Milhaud, Honegger and Poulenc are the best known members of “Les Six”, and members of Northern Sinfonia performed chamber music by each of them, alongside Reid’s performance of L’Album des Six a collection of piano miniatures by each composer. On the whole, the contributions of the better-known composers stood out, but Germaine Tailleferre’s Pastorale had a brittle, glittering beauty that I enjoyed immensely.
Milhaud’s String Quartet no. 6 gave a foretaste of the Ravel that was to follow, particularly the slinky viola solo that opens the work, and the gypsy style that underlies the first movement. Some of Milhaud’s string quartets are known for their musical cleverness – the fourteenth and fifteenth can be played together as an octet, and the fifth was written under the influence of Schoenberg’s experimentation. The sixth, dedicated to Poulenc, is sunny and playful, and if tonight’s performance lacked a bit of polish in places, the spirit was there.
One of the best-known works for solo flute is Debussy’s Syrinx, and Honegger’s Danse de la chèvre has the same free-flowing, impressionistic colour. Juliette Bausor gave a mesmerising performance with a wide range of tone, and a lovely sweetness in the upper register. The long flowing runs could easily have become vague, but Bausor’s performance never lost the strong rhythm of the dance.
The last, and sweetest, of the cakes that John Reid had promised us was Poulenc’s delightful Sonata for horn, trumpet and trombone. Peter Francomb, Richard Martin and Stuart Gray took the first movement at a manic pace, whilst maintaining a beautiful chocolatey tone that added depth to the overall frivolity of the piece, particularly in the more sombre passages in the first and second movement.
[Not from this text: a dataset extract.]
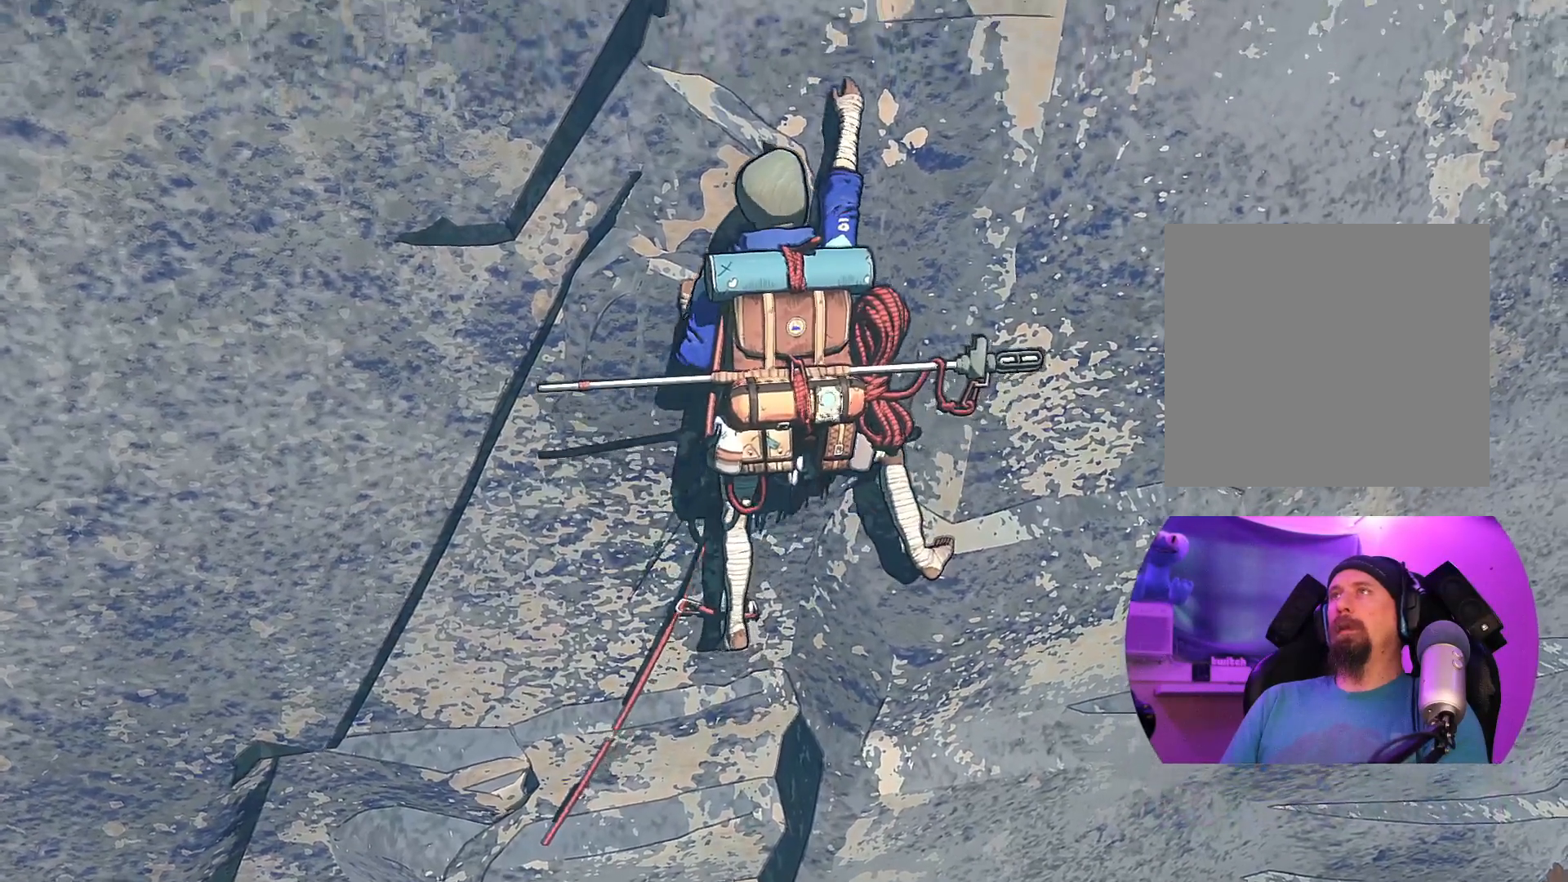
{"buttons": [], "left_stick": "up-right", "right_stick": "center", "events": []}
Richard Martin’s bluesy trumpet in the slow second movement was very expressive, providing a thoughtful moment before the glorious chaos of the last movement. Of all the pieces this evening, this little work by Poulenc seemed to sum up the spirit of the age: a consciousness that terrible things have happened and that they will return, but in the meantime, any chance for fun should be firmly seized.